C’est le modèle Publifin et les filiales en cascade qui a voulu cela. Ce n’est pas le modèle de référence en Wallonie. Je ne vais pas vous dire qu’il faut en finir avec les filiales. Nous en avons chez Idea. Le problème se pose pour les filiales privées. Le pouvoir public doit garder la main et avoir un droit de regard. Il est évident que le contrôle par les associés communaux doit être renforcé et les assemblées générales des intercommunales doivent être préparées au sein des conseils communaux. Nous proposons que tous les trois ans, à la veille des plans stratégiques des intercommunales, soit organisée une réunion avec les communes pour expliquer les enjeux stratégiques de l’intercommunale.

En tant que socialiste, les rémunérations de Stéphane Moreau vous posent-elles un problème?

Il faut replacer les choses dans leur contexte. Il est là en tant que CEO d’une structure comparable, en termes de taille, à une grosse boîte privée. Quand je vois les rémunérations octroyées dans le privé pour des entreprises de taille équivalente, cela semble être la norme. C’est le marché qui le veut. C’est l’offre et la demande. Je ne suis pas choqué par cela. À partir du moment où Stéphane Moreau a été désigné indépendamment de son mandat politique, il faut rester dans des niveaux de rémunérations comparables au privé. Après, il est probable que le million soit surfait. Cela me choque moins d’avoir un responsable d’une entité comme celle-là rémunéré correctement que les rémunérations élevées de président et vice-présidents qui sont là par leurs mandats politiques.
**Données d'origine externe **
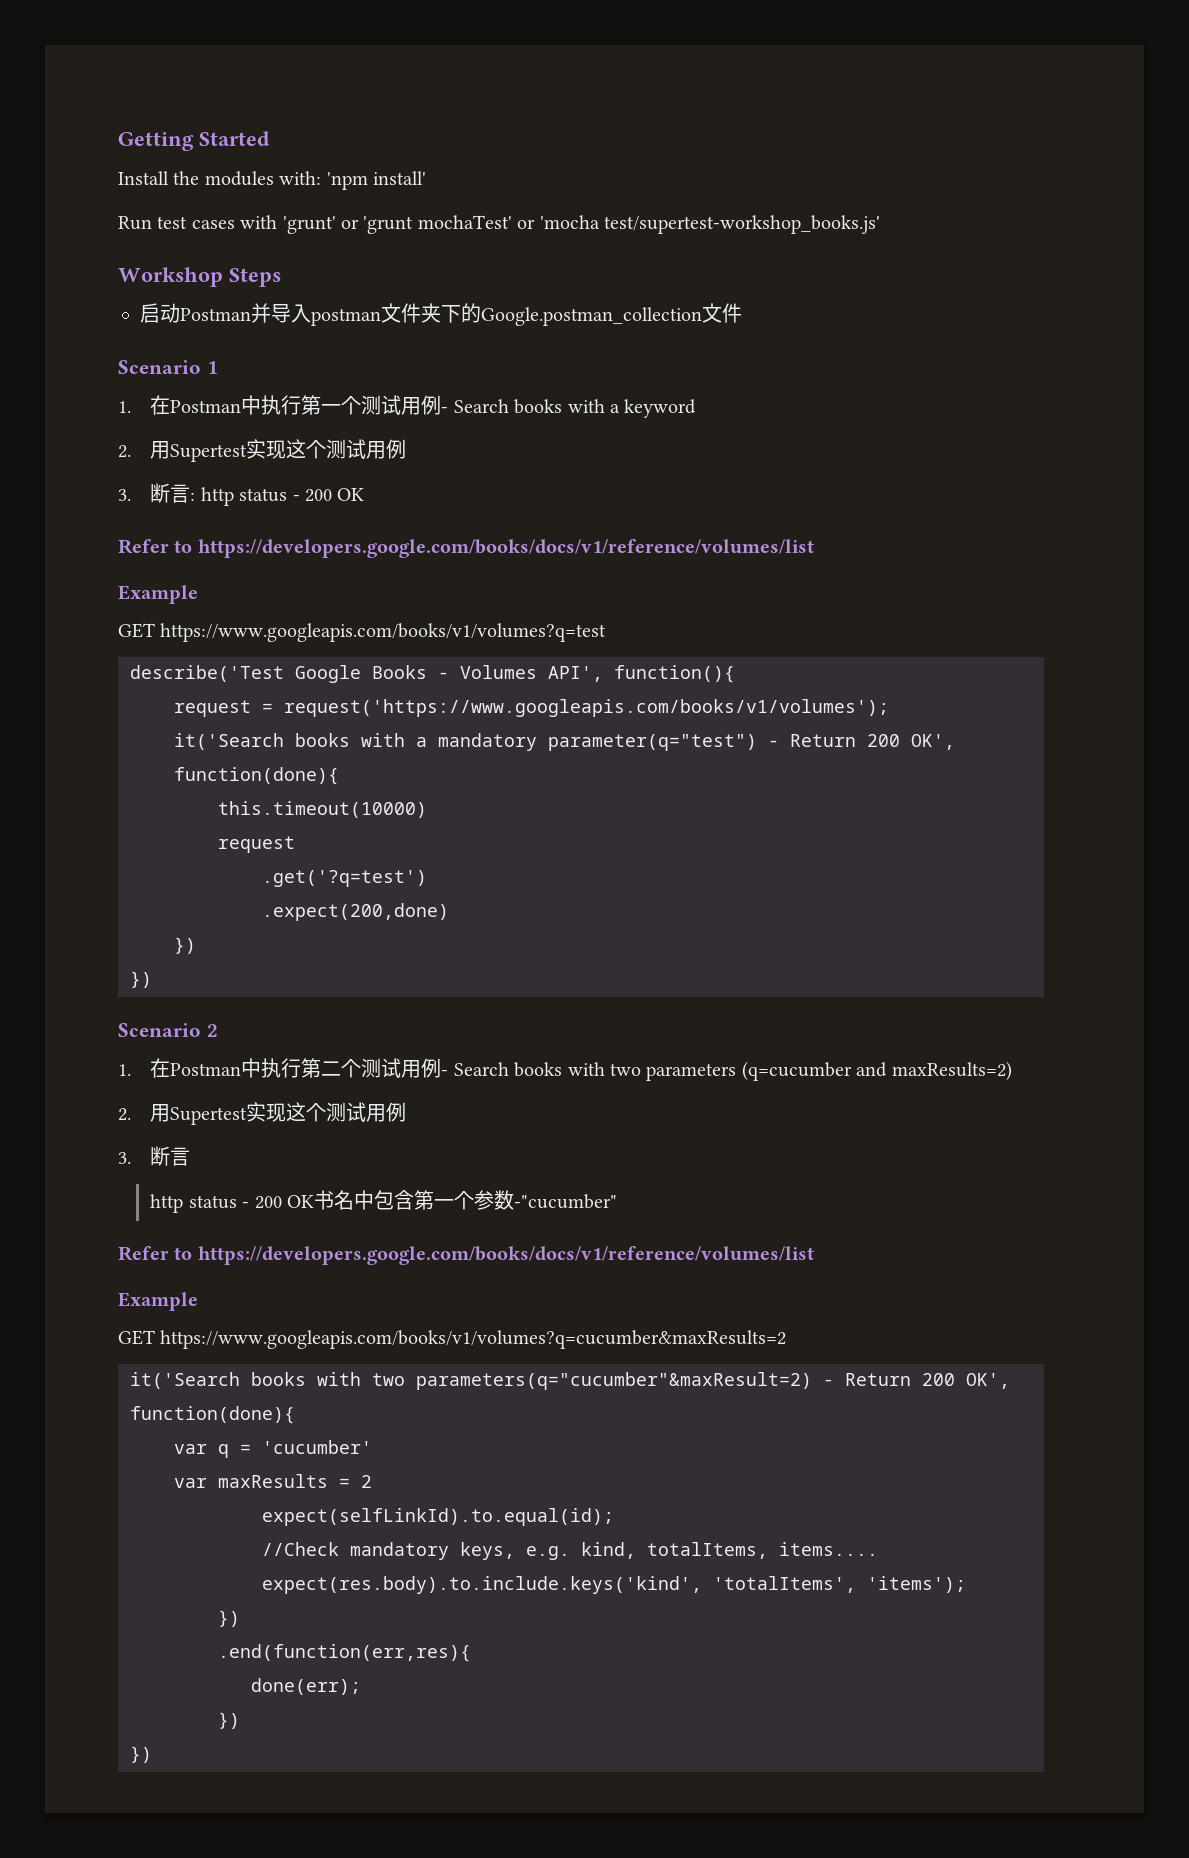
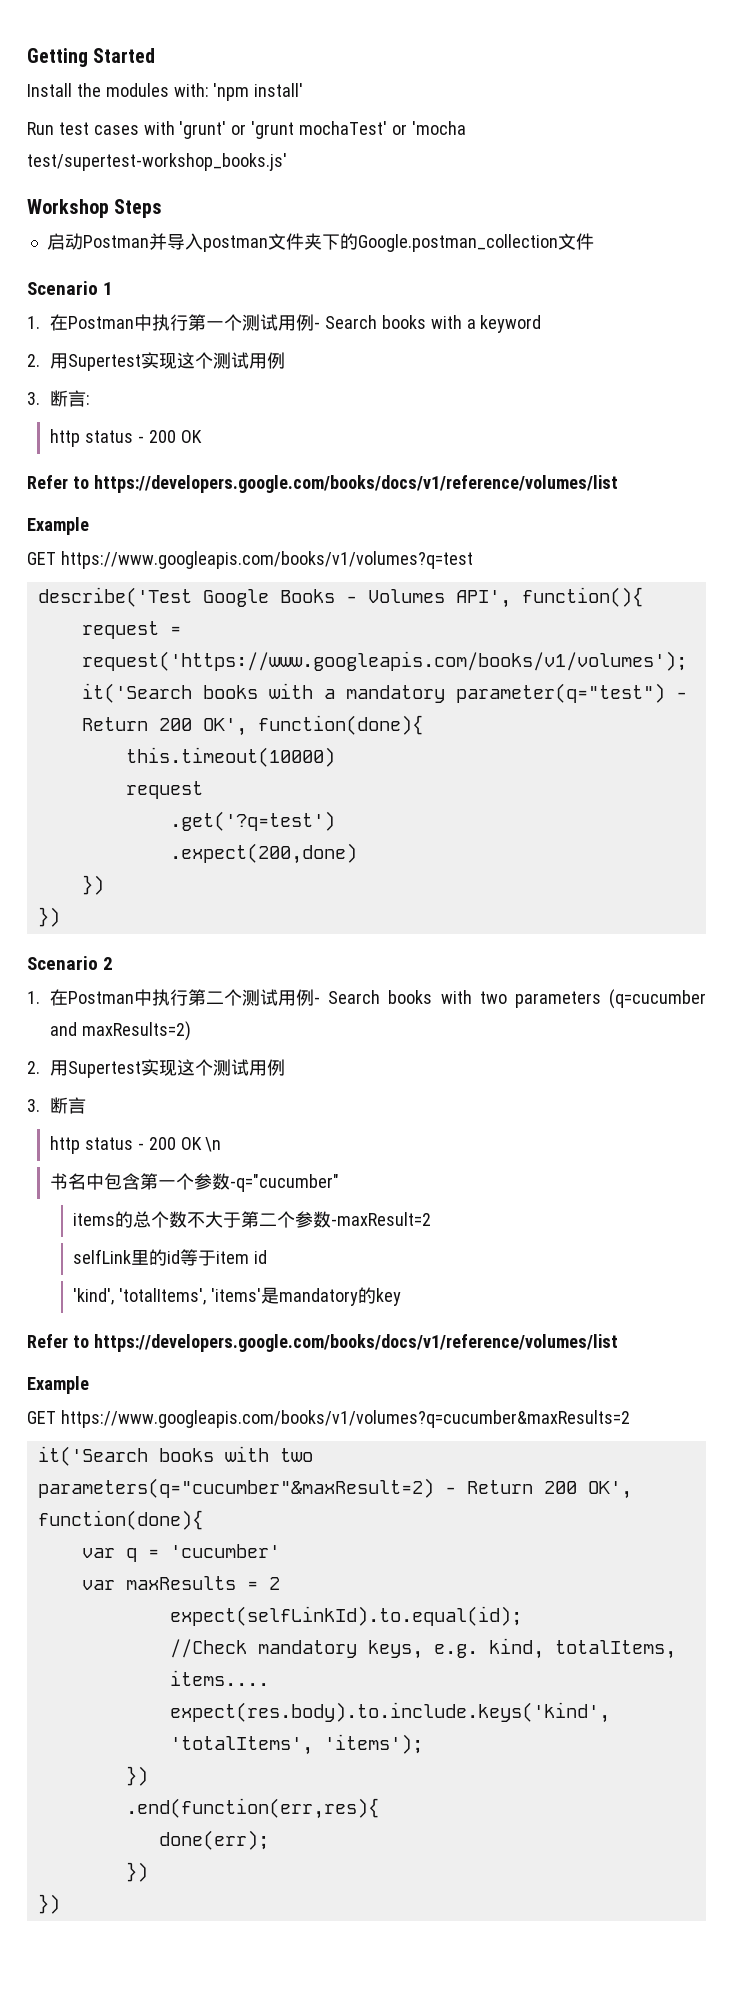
(196, 496) none -> (91, 400) //
(314, 1201) none -> [205,1137,222,1152] \n //
[513,1194,617,1209] -"cucumber" -> [230,1174,340,1192] [73,1211,432,1228] [73,1249,267,1266] [73,1287,401,1306] -q="cucumber" // items的总个数不大于第二个参数-maxResult=2 // selfLink里的id等于item id // 'kind', 'totalItems', 'items'是mandatory的key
Pour une péréquation cadastrale

Sur le front des finances communales, l’Union des villes et communes de Wallonie (UVCW) tire à nouveau la sonnette d’alarme. "La situation financière des pouvoirs locaux se détériore. Le solde des communes à l’exercice global (2015) est passé à 332 millions contre 457 millions en 2014. C’est un déclin régulier. Les investissements sont aussi en recul. De 2010 à 2015, ils sont passés de 20% à 13% des dépenses communales", fustige Jacques Gobert. Parmi les causes, l’association, qui regroupe les 262 communes de Wallonie, pointe les transferts de charges vers les pouvoirs locaux et les manques à gagner en raison de décisions du Fédéral et de la Région wallonne. Pour 2017, l’UVCW a fait ses comptes: 215,3 millions. "Le tax shift fait par exemple perdre aux communes 18 millions cette année et on culminera à 94 millions en 2021. La suppression de la taxe pylônes fera, elle, perdre 6 millions."

Dans ce contexte, les communes plaident pour une révision de la matrice cadastrale des habitations. Cette péréquation cadastrale n’a plus été faite depuis 1980. "Cela représente un manque à gagner de 45,8 millions", explique Jacques Gobert qui vient de mener une révision volontaire sur sa commune de La Louvière. "Sur base des expériences d’autres communes, les recettes à La Louvière vont augmenter de 15%. Mais c’est sur une base volontaire! Il faudrait généraliser cette révision à l’ensemble de la Wallonie."